Por Redacción YSKL
El Departamento de Estado de Estados Unidos informó este lunes la revocación de más de 100,000 visas a personas que, según la institución, tuvieron problemas con las autoridades estadounidenses por actividades delictivas.
La medida incluyó alrededor de 8,000 visas de estudiante y 2,500 visas especializadas, principalmente vinculadas a personas que tuvieron encuentros con las autoridades estadounidenses por actividades delictivas.
La institución norteamericana señaló que continuará con las deportaciones para “mantener la seguridad de Estados Unidos”, en el marco de una política de control migratorio reforzada impulsada por la administración del presidente Donald Trump.
Cifras récord y motivos principales
La mayoría de las revocaciones correspondió a viajeros de negocios y turismo que sobrepasaron el tiempo autorizado de estadía, según una nota informativa de FOX News, compartida por el propio Departamento de Estado.
No obstante, una parte relevante habría involucrado a estudiantes internacionales y trabajadores especializados.

### Listado de datos
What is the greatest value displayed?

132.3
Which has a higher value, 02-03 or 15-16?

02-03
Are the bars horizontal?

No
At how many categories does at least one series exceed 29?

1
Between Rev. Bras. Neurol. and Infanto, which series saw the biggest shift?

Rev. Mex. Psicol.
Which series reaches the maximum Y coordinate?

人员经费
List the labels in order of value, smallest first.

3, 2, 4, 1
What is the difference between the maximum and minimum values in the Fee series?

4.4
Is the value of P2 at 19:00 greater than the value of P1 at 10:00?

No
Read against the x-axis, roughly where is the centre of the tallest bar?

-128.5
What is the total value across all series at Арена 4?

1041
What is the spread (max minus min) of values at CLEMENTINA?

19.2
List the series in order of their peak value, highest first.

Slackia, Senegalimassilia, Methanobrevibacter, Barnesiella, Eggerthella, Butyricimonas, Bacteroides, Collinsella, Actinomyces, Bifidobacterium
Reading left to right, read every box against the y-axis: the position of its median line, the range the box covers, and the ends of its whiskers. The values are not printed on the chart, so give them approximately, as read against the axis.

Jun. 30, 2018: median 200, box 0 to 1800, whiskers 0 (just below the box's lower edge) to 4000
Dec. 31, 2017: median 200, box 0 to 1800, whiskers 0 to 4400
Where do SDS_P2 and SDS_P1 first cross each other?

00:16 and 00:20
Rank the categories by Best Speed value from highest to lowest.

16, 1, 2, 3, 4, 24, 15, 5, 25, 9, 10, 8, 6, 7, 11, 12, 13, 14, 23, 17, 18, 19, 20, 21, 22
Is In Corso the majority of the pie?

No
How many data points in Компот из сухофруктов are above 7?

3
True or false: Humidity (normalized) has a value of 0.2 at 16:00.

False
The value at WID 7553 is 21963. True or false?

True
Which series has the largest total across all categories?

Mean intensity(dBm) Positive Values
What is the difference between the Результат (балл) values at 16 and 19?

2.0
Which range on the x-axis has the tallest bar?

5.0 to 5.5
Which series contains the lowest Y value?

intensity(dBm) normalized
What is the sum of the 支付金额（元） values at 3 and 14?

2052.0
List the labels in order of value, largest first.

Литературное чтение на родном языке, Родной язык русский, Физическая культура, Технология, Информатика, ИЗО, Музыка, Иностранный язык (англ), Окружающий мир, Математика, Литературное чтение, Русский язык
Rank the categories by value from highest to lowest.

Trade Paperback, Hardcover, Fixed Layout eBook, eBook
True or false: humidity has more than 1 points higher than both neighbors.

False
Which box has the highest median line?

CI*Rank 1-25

### Partes del ejercicio
• 1. Indica si cada afirmación coincide con la noticia sobre la revocación de visas y respalda cada respuesta con las palabras exactas del texto que la deciden: (a) La medida abarcó alrededor de 8,000 visas de estudiante. (b) La mayoría de las revocaciones correspondió a estudiantes internacionales. (c) El Departamento de Estado anunció que suspenderá las deportaciones.
• 2. Prolonga la noticia sobre la revocación de visas a partir de la última oración del texto.

### Respuestas
• 1.
(a) Sí: "La medida incluyó alrededor de 8,000 visas de estudiante".
(b) No: "La mayoría de las revocaciones correspondió a viajeros de negocios y turismo que sobrepasaron el tiempo autorizado de estadía".
(c) No: "continuará con las deportaciones".

• 2.
Un portavoz del Departamento explicó que “una mayoría de los estudiantes y trabajadores que perdieron su visa tuvo encuentros criminales con las autoridades”.
En el caso de los trabajadores especializados, el 50 % de las revocaciones estuvo relacionado con presuntos arrestos por conducir bajo los efectos del alcohol, mientras que el resto se vinculó a supuestos cargos como agresión, robo, abuso infantil, fraude y delitos relacionados con sustancias.
Estudiantes y delitos asociados
Las autoridades estadounidenses detallaron que cerca de 500 estudiantes perdieron su visa por posesión o distribución de drogas, mientras que cientos de trabajadores extranjeros fueron señalados por presuntos casos de abuso infantil.
Estas decisiones, según el Departamento de Estado, forman parte de una política de “verificación continua” aplicada a extranjeros con estatus legal vigente.
Tommy Piggott, portavoz adjunto principal de la institución, afirmó que la administración mantendrá “una postura agresiva de cumplimiento” a través de su nuevo Centro de Verificación Continua, bajo el principio de que “una visa estadounidense es un privilegio, no un derecho”.
Endurecimiento de estándares migratorios
Durante 2025, el Departamento de Estado también aplicó criterios más estrictos para la obtención de visas, incluyendo la reactivación de la regla de “carga pública”, que permite negar visas a solicitantes considerados propensos a depender de beneficios estatales.
Esta evaluación incluye factores como salud, edad, competencia en inglés y solvencia económica.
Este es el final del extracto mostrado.